ESO's council, for instance, has tried hard to freeze salaries and squeeze privileges. From the early 1990s it departed from its policy of awarding annual pay increases based on recommendations of the Coordinated Organizations, a committee of the Organisation for Economic Co-operation and Development that helps set pay for international bodies including the North Atlantic Treaty Organization.

Instead, salaries were kept down to, or below, inflation. But ESO's staff association complained to the International Labour Organization (ILO), and won its case. ESO's council agreed to compensate, but then changed its rules to give the council more leeway in deviating from the recommendations of the Coordinated Organizations. The ILO now argues that ESO has not clearly justified its salary decisions, and more cases are pending. ESO has, however, managed to check some privileges.
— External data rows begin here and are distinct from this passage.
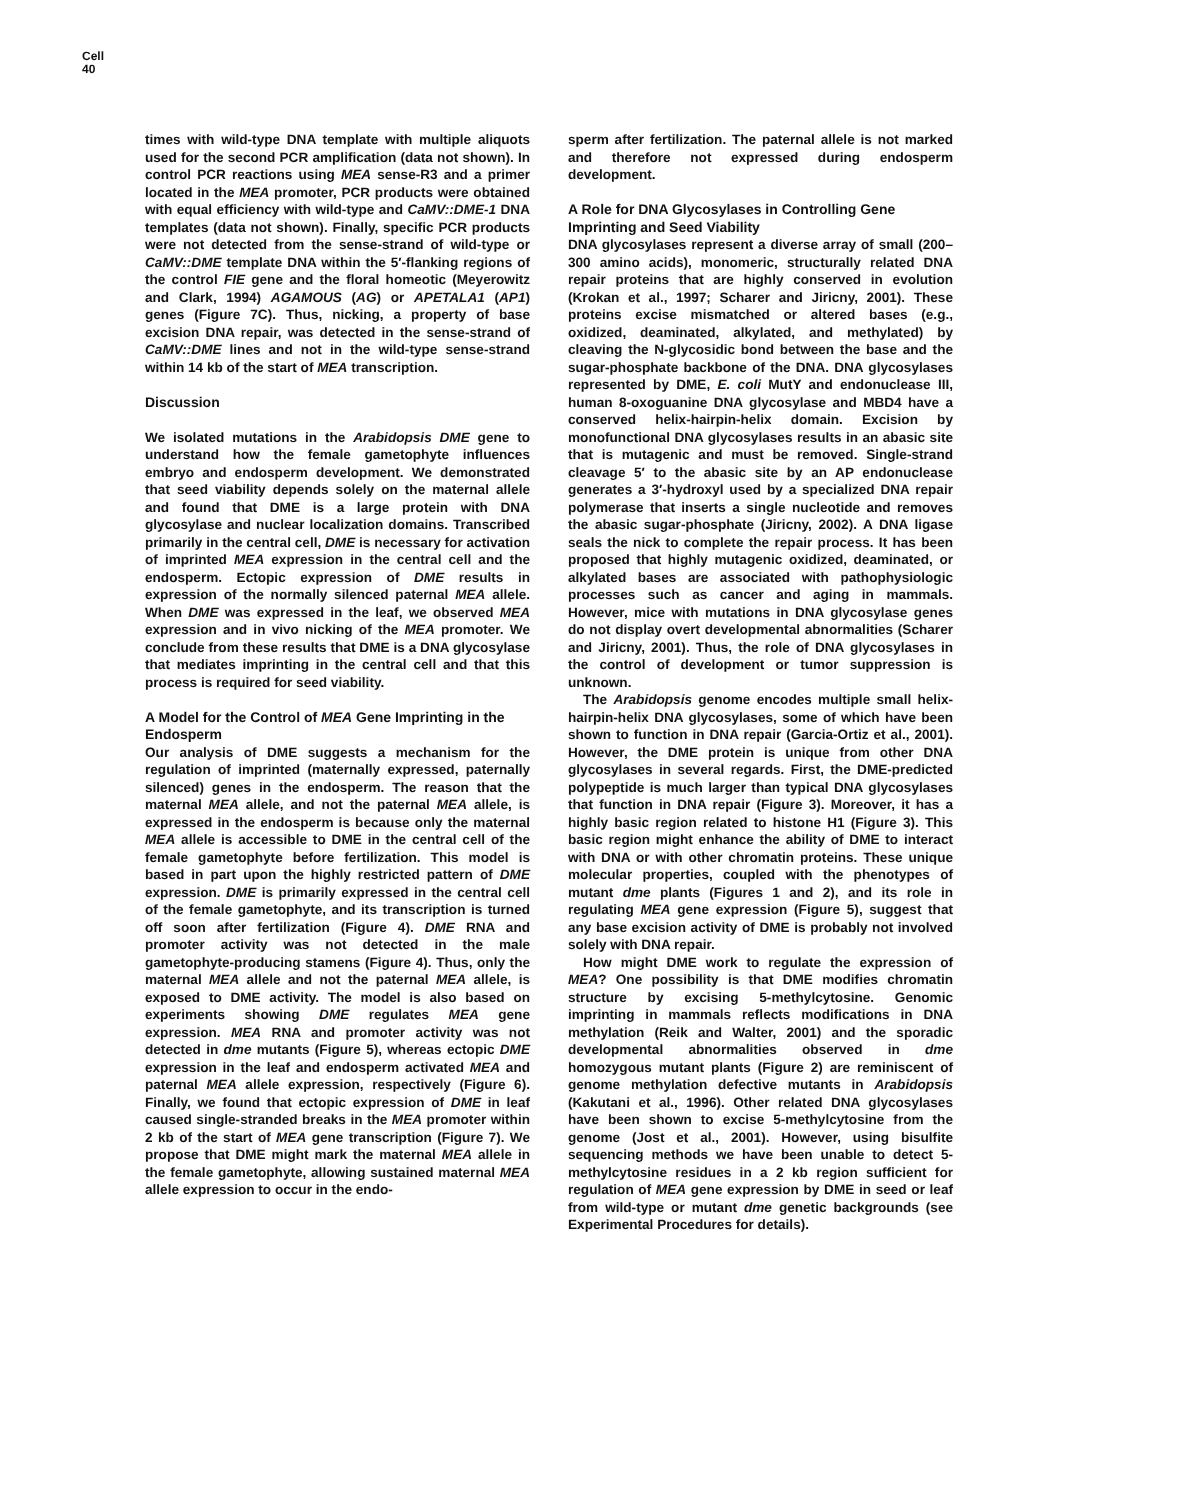Cell
40
times with wild-type DNA template with multiple aliquots used for the second PCR amplification (data not shown). In control PCR reactions using MEA sense-R3 and a primer located in the MEA promoter, PCR products were obtained with equal efficiency with wild-type and CaMV::DME-1 DNA templates (data not shown). Finally, specific PCR products were not detected from the sense-strand of wild-type or CaMV::DME template DNA within the 5′-flanking regions of the control FIE gene and the floral homeotic (Meyerowitz and Clark, 1994) AGAMOUS (AG) or APETALA1 (AP1) genes (Figure 7C). Thus, nicking, a property of base excision DNA repair, was detected in the sense-strand of CaMV::DME lines and not in the wild-type sense-strand within 14 kb of the start of MEA transcription.
Discussion
We isolated mutations in the Arabidopsis DME gene to understand how the female gametophyte influences embryo and endosperm development. We demonstrated that seed viability depends solely on the maternal allele and found that DME is a large protein with DNA glycosylase and nuclear localization domains. Transcribed primarily in the central cell, DME is necessary for activation of imprinted MEA expression in the central cell and the endosperm. Ectopic expression of DME results in expression of the normally silenced paternal MEA allele. When DME was expressed in the leaf, we observed MEA expression and in vivo nicking of the MEA promoter. We conclude from these results that DME is a DNA glycosylase that mediates imprinting in the central cell and that this process is required for seed viability.
A Model for the Control of MEA Gene Imprinting in the Endosperm
Our analysis of DME suggests a mechanism for the regulation of imprinted (maternally expressed, paternally silenced) genes in the endosperm. The reason that the maternal MEA allele, and not the paternal MEA allele, is expressed in the endosperm is because only the maternal MEA allele is accessible to DME in the central cell of the female gametophyte before fertilization. This model is based in part upon the highly restricted pattern of DME expression. DME is primarily expressed in the central cell of the female gametophyte, and its transcription is turned off soon after fertilization (Figure 4). DME RNA and promoter activity was not detected in the male gametophyte-producing stamens (Figure 4). Thus, only the maternal MEA allele and not the paternal MEA allele, is exposed to DME activity. The model is also based on experiments showing DME regulates MEA gene expression. MEA RNA and promoter activity was not detected in dme mutants (Figure 5), whereas ectopic DME expression in the leaf and endosperm activated MEA and paternal MEA allele expression, respectively (Figure 6). Finally, we found that ectopic expression of DME in leaf caused single-stranded breaks in the MEA promoter within 2 kb of the start of MEA gene transcription (Figure 7). We propose that DME might mark the maternal MEA allele in the female gametophyte, allowing sustained maternal MEA allele expression to occur in the endo-
sperm after fertilization. The paternal allele is not marked and therefore not expressed during endosperm development.
A Role for DNA Glycosylases in Controlling Gene Imprinting and Seed Viability
DNA glycosylases represent a diverse array of small (200–300 amino acids), monomeric, structurally related DNA repair proteins that are highly conserved in evolution (Krokan et al., 1997; Scharer and Jiricny, 2001). These proteins excise mismatched or altered bases (e.g., oxidized, deaminated, alkylated, and methylated) by cleaving the N-glycosidic bond between the base and the sugar-phosphate backbone of the DNA. DNA glycosylases represented by DME, E. coli MutY and endonuclease III, human 8-oxoguanine DNA glycosylase and MBD4 have a conserved helix-hairpin-helix domain. Excision by monofunctional DNA glycosylases results in an abasic site that is mutagenic and must be removed. Single-strand cleavage 5′ to the abasic site by an AP endonuclease generates a 3′-hydroxyl used by a specialized DNA repair polymerase that inserts a single nucleotide and removes the abasic sugar-phosphate (Jiricny, 2002). A DNA ligase seals the nick to complete the repair process. It has been proposed that highly mutagenic oxidized, deaminated, or alkylated bases are associated with pathophysiologic processes such as cancer and aging in mammals. However, mice with mutations in DNA glycosylase genes do not display overt developmental abnormalities (Scharer and Jiricny, 2001). Thus, the role of DNA glycosylases in the control of development or tumor suppression is unknown.
The Arabidopsis genome encodes multiple small helix-hairpin-helix DNA glycosylases, some of which have been shown to function in DNA repair (Garcia-Ortiz et al., 2001). However, the DME protein is unique from other DNA glycosylases in several regards. First, the DME-predicted polypeptide is much larger than typical DNA glycosylases that function in DNA repair (Figure 3). Moreover, it has a highly basic region related to histone H1 (Figure 3). This basic region might enhance the ability of DME to interact with DNA or with other chromatin proteins. These unique molecular properties, coupled with the phenotypes of mutant dme plants (Figures 1 and 2), and its role in regulating MEA gene expression (Figure 5), suggest that any base excision activity of DME is probably not involved solely with DNA repair.
How might DME work to regulate the expression of MEA? One possibility is that DME modifies chromatin structure by excising 5-methylcytosine. Genomic imprinting in mammals reflects modifications in DNA methylation (Reik and Walter, 2001) and the sporadic developmental abnormalities observed in dme homozygous mutant plants (Figure 2) are reminiscent of genome methylation defective mutants in Arabidopsis (Kakutani et al., 1996). Other related DNA glycosylases have been shown to excise 5-methylcytosine from the genome (Jost et al., 2001). However, using bisulfite sequencing methods we have been unable to detect 5-methylcytosine residues in a 2 kb region sufficient for regulation of MEA gene expression by DME in seed or leaf from wild-type or mutant dme genetic backgrounds (see Experimental Procedures for details).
For example, school-fee allowance has been frozen at some 7,200 euros per child per year for the past decade.

The EMBL has similarly fallen foul of the ILO in its attempts to control salary costs — and earlier this month was forced to agree to pay in full a claim for backdated implementation of higher salary scales that will cost the lab some 1.25 million euros.

Neither officials nor scientists at the Eurolabs like to talk about the issue of salaries and benefits. But they should, because an important principle needs to be addressed. Although it would be ludicrous to suggest that employment packages should be reduced to the lowest common denominator, or that they can be standardized across different types of laboratories, it must be right to question the silent continuation of perks that no longer have a clear practical or political justification.

This is particularly relevant in the current harsh economic climate, in which the Eurolabs may be forced to consider eating into their research budgets. The EMBL's governing council, for instance, will decide next March whether member states will stump up extra funds to pay for the backdated salary payments. If not, the money will have to be found from within the lab's existing budget.

CERN, meanwhile, is currently in considerable financial difficulties, facing a major overrun in the cost of building the Large Hadron Collider (LHC), its next big accelerator (see page 841). The lab's council is now reviewing the costs of all experiments that are peripheral to the LHC's main aim, the search for the Higgs boson, with a view to making savings.

Among the experiments under review are those that do not use the main accelerator's beamline, in which particle beams are fired at fixed targets. Their annual running cost amounts to some 10 million euros — about the same sum that CERN spends each year on non-salary benefits.